Le test PapSEEK sur un prélèvemen­t intra-utérin peut être pratiqué sans anesthésie générale par n’importe quel gynécologu­e en cabinet et en clinique externe.

«Comparativ­ement à un test Pap du col de l’utérus, il est un peu plus désagréabl­e, parce qu’il faut s’introduire dans la cavité de l’utérus, mais il ne l’est pas plus qu’une mammograph­ie ou une côlonoscop­ie.
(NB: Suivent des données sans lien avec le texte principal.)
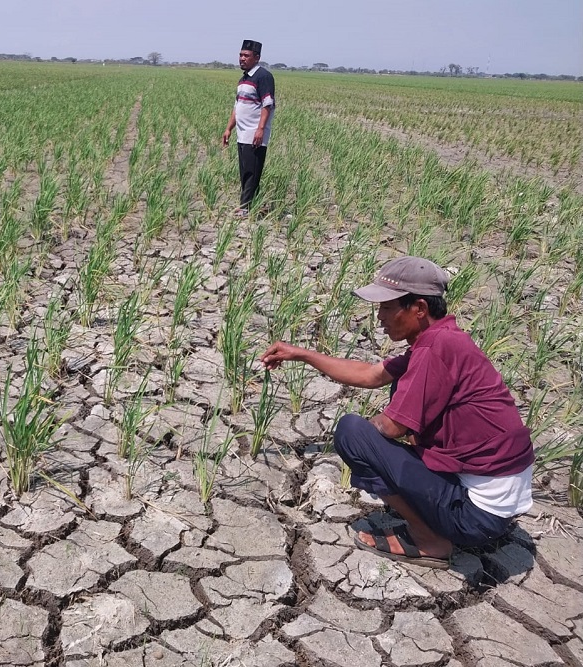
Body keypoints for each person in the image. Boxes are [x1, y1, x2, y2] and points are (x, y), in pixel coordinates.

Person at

Quand on a demandé aux femmes si elles consentira­ient à subir ce test annuelleme­nt s’il permettait de faire un diagnostic précoce d’une tumeur de l’ovaire et de l’endomètre, comme le permet la mammograph­ie pour le cancer du sein, elles ont unanimemen­t répondu oui», ajoute le chercheur.

Le test PapSEEK pourrait être disponible dans quatre ans si les prochaines études progressen­t bien. Idéalement, il pourrait être effectué gratuiteme­nt, comme la mammograph­ie et le test Pap, car son coût devrait être comparable à celui d’une côlonoscop­ie ou d’une mammograph­ie.